Socialising with members of The Hawk Conservancy Trust
On Friday morning, I left the guesthouse we were staying at early to visit Kamfersdam just outside Kimberley on the national road leading north to Johannesburg. This site is world-renowned for the establishment of the first man-made breeding island, established by friend and colleague Mark Anderson with the support of large business in Kimberley about 2 years ago. The site has been a great success and several thousand Lesser Flamingo pairs have bred successfully on the island since, making it the first substantial breeding site for this species in South Africa and the third most important breeding site for the species globally. This site is however under considerable pressure from sewage effluent and other developments which have received extensive coverage in the local and international media over the last 18 months. This resulted in Mark resigning as Ornithologist at NCape NC, but also contributed to him being offered the position as Chief Executive of BirdLife South Arica about a year ago. For more informatio about the site and any issues, have a look at http://www.savetheflamingo.co.za/
Lesser Flamingoes feeding at Kamfersdam with breeding
island in the background
The Forum met on Friday morning and our fieldworkers and SANParks were also able to discuss and sort out some challenges with regard to the two research projects we have initiated this year at the Kgalagadi TFCA and the recently established Mokala National Park, south of Kimberley. With the vulture still not obliging by about 3pm, Ronelle finally dropped me at the airport and I returned to Johannesburg late afternoon.
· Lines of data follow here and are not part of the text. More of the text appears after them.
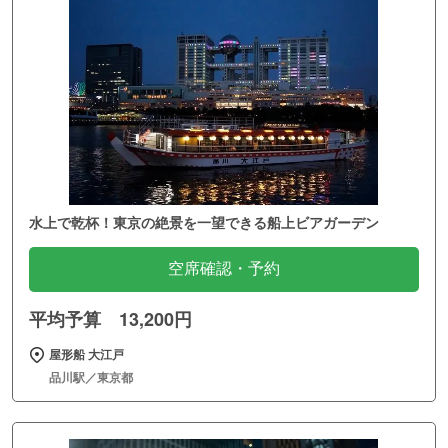
水上で乾杯！東京の絶景を一望できる船上ビアガーデン
空席確認・予約
平均予算 13,200円
屋形船 大江戸
品川駅／東京都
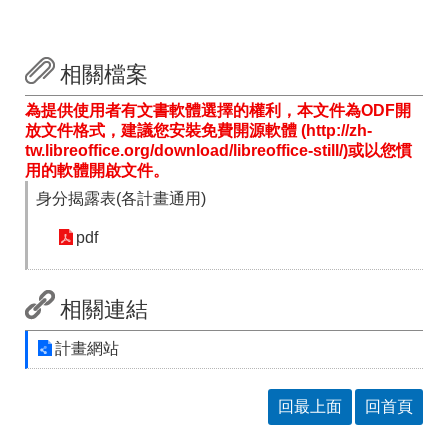
相關檔案
為提供使用者有文書軟體選擇的權利，本文件為ODF開
放文件格式，建議您安裝免費開源軟體 (http://zh-
tw.libreoffice.org/download/libreoffice-still/)或以您慣
用的軟體開啟文件。
身分揭露表(各計畫通用)
pdf
相關連結
計畫網站
回最上面
回首頁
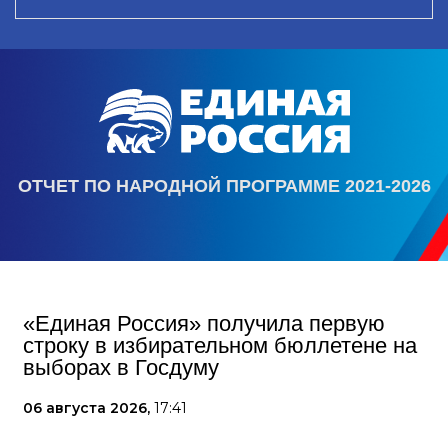
ОТЧЕТ ПО НАРОДНОЙ ПРОГРАММЕ 2021-2026
«Единая Россия» получила первую
строку в избирательном бюллетене на
выборах в Госдуму
06 августа 2026,
17:41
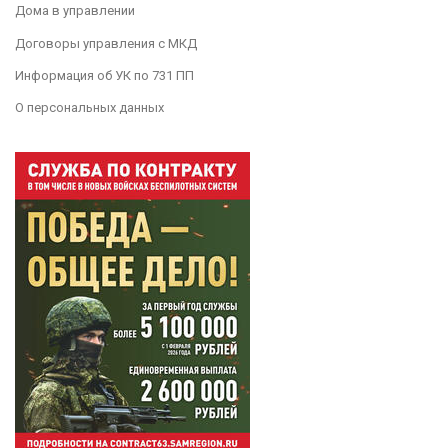
Дома в управлении
Договоры управления с МКД
Информация об УК по 731 ПП
О персональных данных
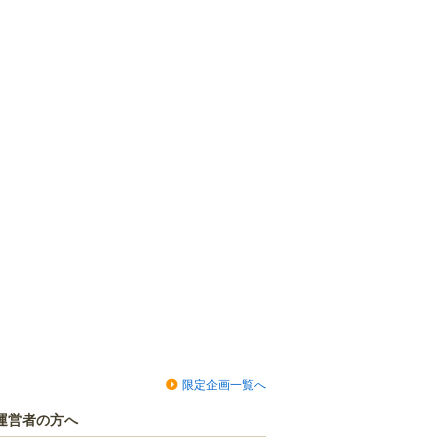
限定企画一覧へ
運営者の方へ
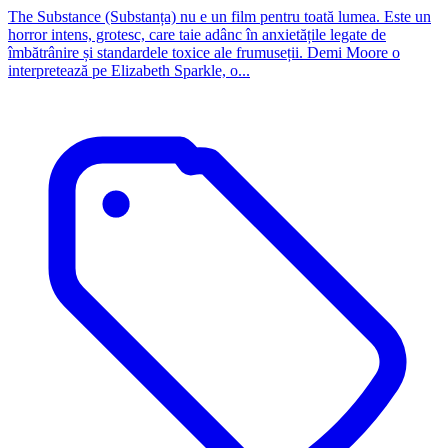
The Substance (Substanța) nu e un film pentru toată lumea. Este un
horror intens, grotesc, care taie adânc în anxietățile legate de
îmbătrânire și standardele toxice ale frumuseții. Demi Moore o
interpretează pe Elizabeth Sparkle, o...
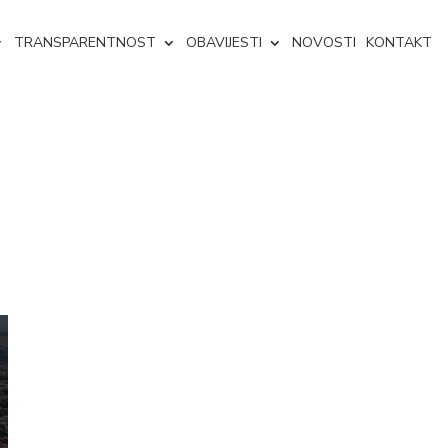
TRANSPARENTNOST
OBAVIJESTI
NOVOSTI
KONTAKT
ravu Livna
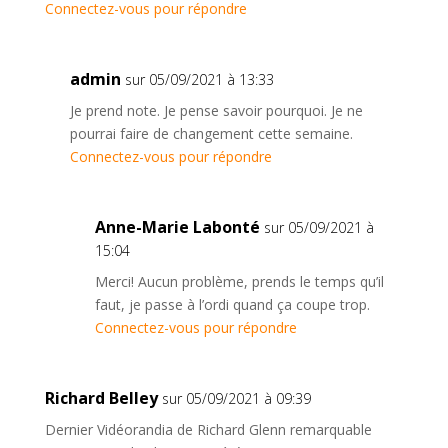
Connectez-vous pour répondre
admin
sur 05/09/2021 à 13:33
Je prend note. Je pense savoir pourquoi. Je ne
pourrai faire de changement cette semaine.
Connectez-vous pour répondre
Anne-Marie Labonté
sur 05/09/2021 à
15:04
Merci! Aucun problème, prends le temps qu’il
faut, je passe à l’ordi quand ça coupe trop.
Connectez-vous pour répondre
Richard Belley
sur 05/09/2021 à 09:39
Dernier Vidéorandia de Richard Glenn remarquable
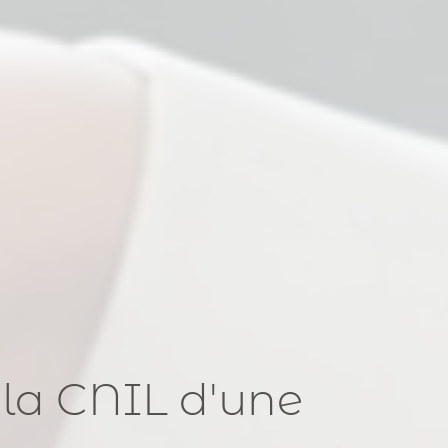
 la CNIL
d'une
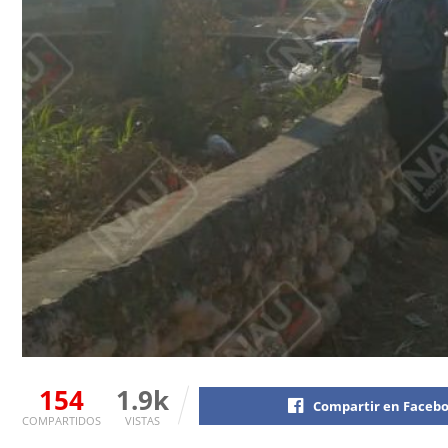
154
1.9k
Compartir en Faceb
COMPARTIDOS
VISTAS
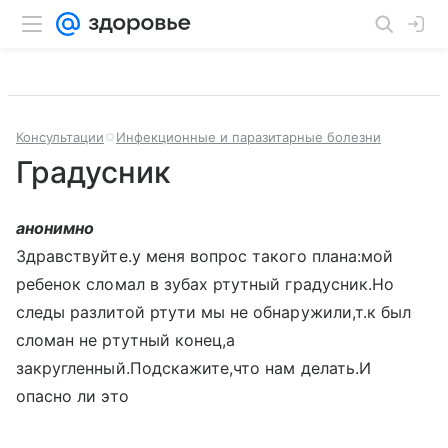
Консультации
Инфекционные и паразитарные болезни
Градусник
анонимно
Здравствуйте.у меня вопрос такого плана:мой
ребенок сломал в зубах ртутный градусник.Но
следы разлитой ртути мы не обнаружили,т.к был
сломан не ртутный конец,а
закругленный.Подскажите,что нам делать.И
опасно ли это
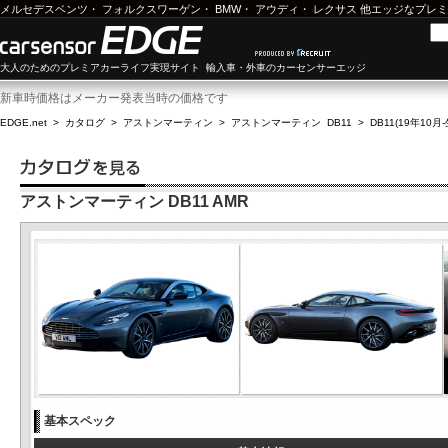
メルセデスベンツ
・
フォルクスワーゲン
・
BMW
・
アウディ
・
レクサス
他エッジなプレミ
大人のためのプレミアカーライフ実現サイト 輸入車・外車のカーセンサーエッジ
新車時価格はメーカー発表当時の価格です
EDGE.net
>
カタログ
>
アストンマーティン
>
アストンマーティン DB11
>
DB11(19年10月
アストンマーティン DB11 AMR
基本スペック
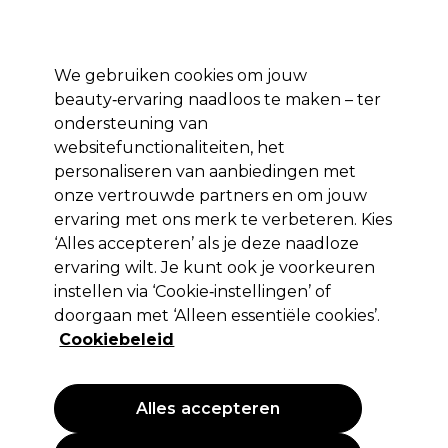
Profiteer van 10% extra korting op je 1e online bestelling met code:
PRO10
Aanmelden
We gebruiken cookies om jouw
beauty‑ervaring naadloos te maken – ter
Merken
Deals ⭐
Haar
Elektra
Salon interieur
Beauty
ondersteuning van
websitefunctionaliteiten, het
Volgende dag geleverd*
Na verzending, maandag t/m vrijdag
personaliseren van aanbiedingen met
onze vertrouwde partners en om jouw
Beauty
ervaring met ons merk te verbeteren. Kies
‘Alles accepteren’ als je deze naadloze
Ontdek ons uitgebreide assortiment schoonheidsproducten
van professionele kwaliteit en investeer in de beste make-up,
ervaring wilt. Je kunt ook je voorkeuren
ontharings- en verzorgende producten voor gezicht en
instellen via ‘Cookie‑instellingen’ of
lichaam.
doorgaan met ‘Alleen essentiële cookies’.
Cookiebeleid
Andreia
Jean Marin
Andreia
Professional:
Nagels: tot -25%
Wax: tot -50%
Professional
Mix & Match
Alles accepteren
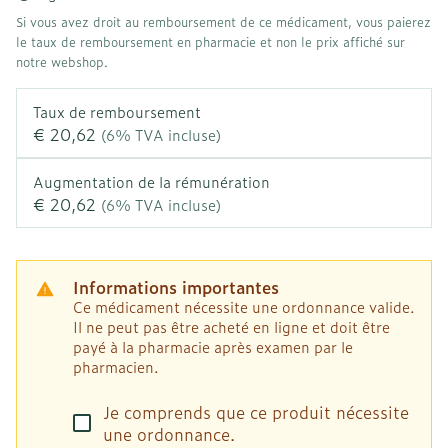
Si vous avez droit au remboursement de ce médicament, vous paierez
le taux de remboursement en pharmacie et non le prix affiché sur
notre webshop.
Taux de remboursement
€ 20,62
(6% TVA incluse)
Augmentation de la rémunération
€ 20,62
(6% TVA incluse)
Informations importantes
Ce médicament nécessite une ordonnance valide.
Il ne peut pas être acheté en ligne et doit être
payé à la pharmacie après examen par le
pharmacien.
Je comprends que ce produit nécessite
une ordonnance.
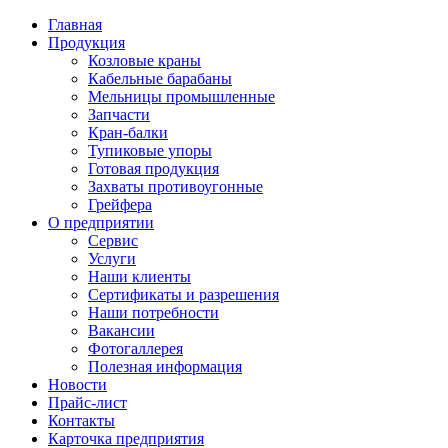
Главная
Продукция
Козловые краны
Кабельные барабаны
Мельницы промышленные
Запчасти
Кран-балки
Тупиковые упоры
Готовая продукция
Захваты противоугонные
Грейфера
О предприятии
Сервис
Услуги
Наши клиенты
Сертификаты и разрешения
Наши потребности
Вакансии
Фотогаллерея
Полезная информация
Новости
Прайс-лист
Контакты
Карточка предприятия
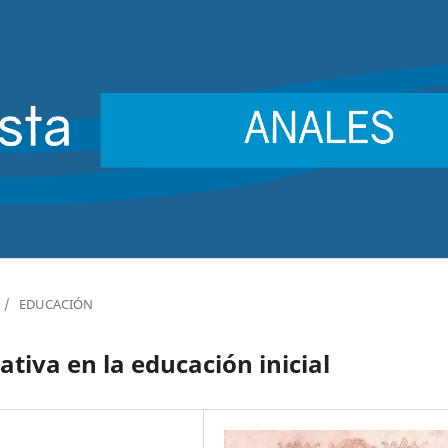
/
EDUCACIÓN
ativa en la educación inicial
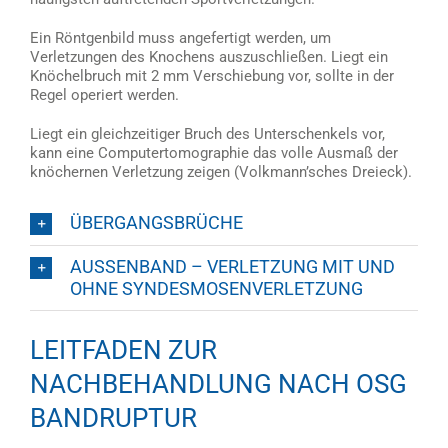
Ein Röntgenbild muss angefertigt werden, um
Verletzungen des Knochens auszuschließen. Liegt ein
Knöchelbruch mit 2 mm Verschiebung vor, sollte in der
Regel operiert werden.
Liegt ein gleichzeitiger Bruch des Unterschenkels vor,
kann eine Computertomographie das volle Ausmaß der
knöchernen Verletzung zeigen (Volkmann’sches Dreieck).
ÜBERGANGSBRÜCHE
AUSSENBAND – VERLETZUNG MIT UND
OHNE SYNDESMOSENVERLETZUNG
LEITFADEN ZUR
NACHBEHANDLUNG NACH OSG
BANDRUPTUR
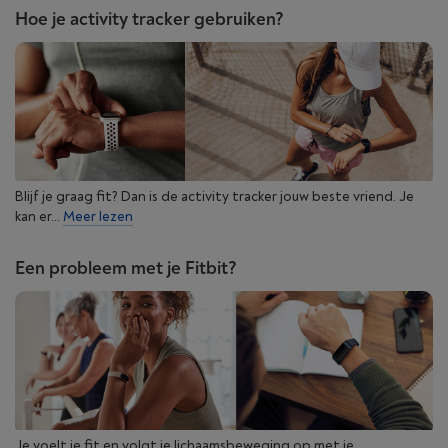
Hoe je activity tracker gebruiken?
Blijf je graag fit? Dan is de activity tracker jouw beste vriend. Je
kan er...
Meer lezen
Een probleem met je Fitbit?
Je voelt je fit en volgt je lichaamsbeweging op met je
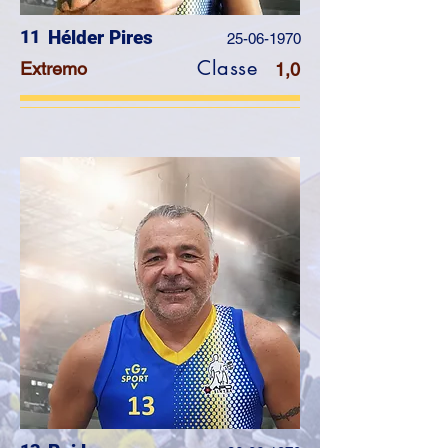
11
Hélder Pires
25-06-1970
Classe
Extremo
1,0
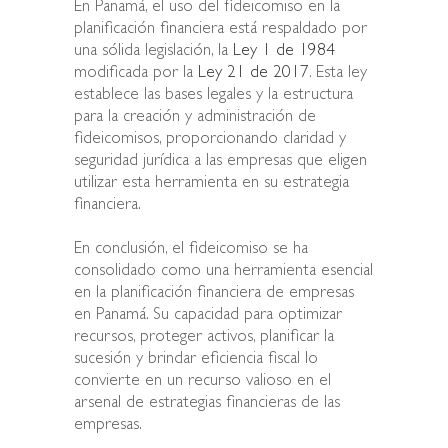
En Panamá, el uso del fideicomiso en la
planificación financiera está respaldado por
una sólida legislación, la
Ley 1 de 1984
modificada por la
Ley 21 de 2017
. Esta ley
establece las bases legales y la estructura
para la creación y administración de
fideicomisos, proporcionando claridad y
seguridad jurídica a las empresas que eligen
utilizar esta herramienta en su estrategia
financiera.
En conclusión, el fideicomiso se ha
consolidado como una herramienta esencial
en la planificación financiera de empresas
en Panamá. Su capacidad para optimizar
recursos, proteger activos, planificar la
sucesión y brindar eficiencia fiscal lo
convierte en un recurso valioso en el
arsenal de estrategias financieras de las
empresas.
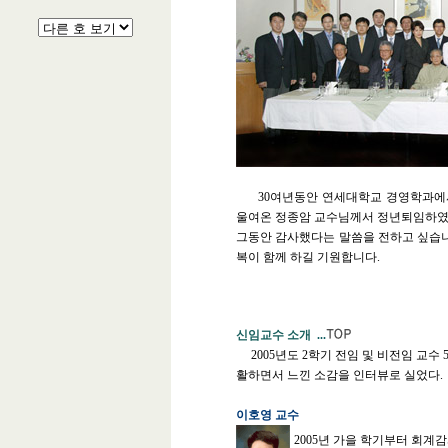
30
여년동안 연세대학교 경영학과에서
울여온 정종암 교수님께서 정년퇴임하
그동안 감사했다는 말씀을 전하고 싶습
복이 함께 하길 기원
합니다
.
신임교수 소개
...
2005
년도
2
학기 전임 및 비전임 교수
활하면서 느낀 소감을 인터뷰로 실었다.
이호영 교수
2005
년 가을 학기부터 회계감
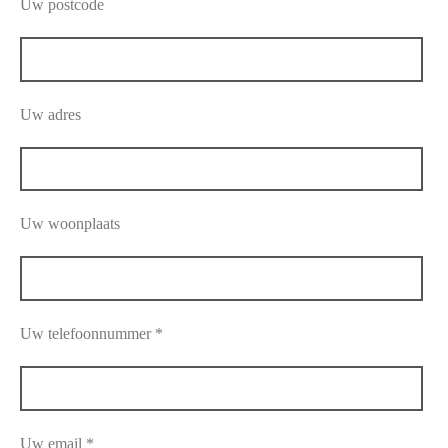
Uw postcode
Uw adres
Uw woonplaats
Uw telefoonnummer *
Uw email *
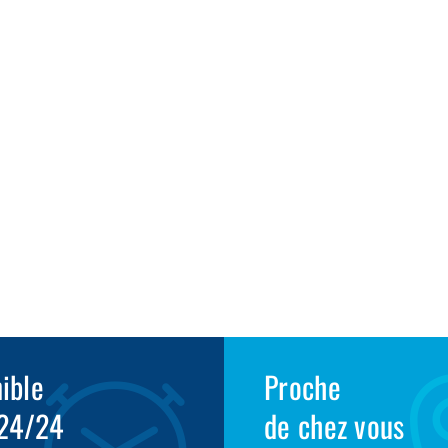
1
ible
Proche
 24/24
de chez vous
As usual, there were lots of other birds to be seen and recorded in and around Kimberley and I was able to confirm my first records of both Eurasian Bee-eater, African Cuckoo and Rufous-cheeked Nightjar at Dronfield for the summer. many of the resident birds were actively breeding and nests of Ashy Tit, Red-eyed Bulbul and Golden-tailed Woodpecker were easily located. I was also able to photograph a pair of Greater Striped Swallows collecting mud at a waterhole to build their nest.
Greater Stripe Swallow pair collecting nesting material
The co-operative work between the Hawk Conservancy Trust and Mark and his team form EWT-BoPWG/BLSA has already paid good dividends and I am sure that it will go from stregnth to strength. Here to hoping that there will be sufficient time for me to participate in the entire weekend of fieldwork at Dronfield next year!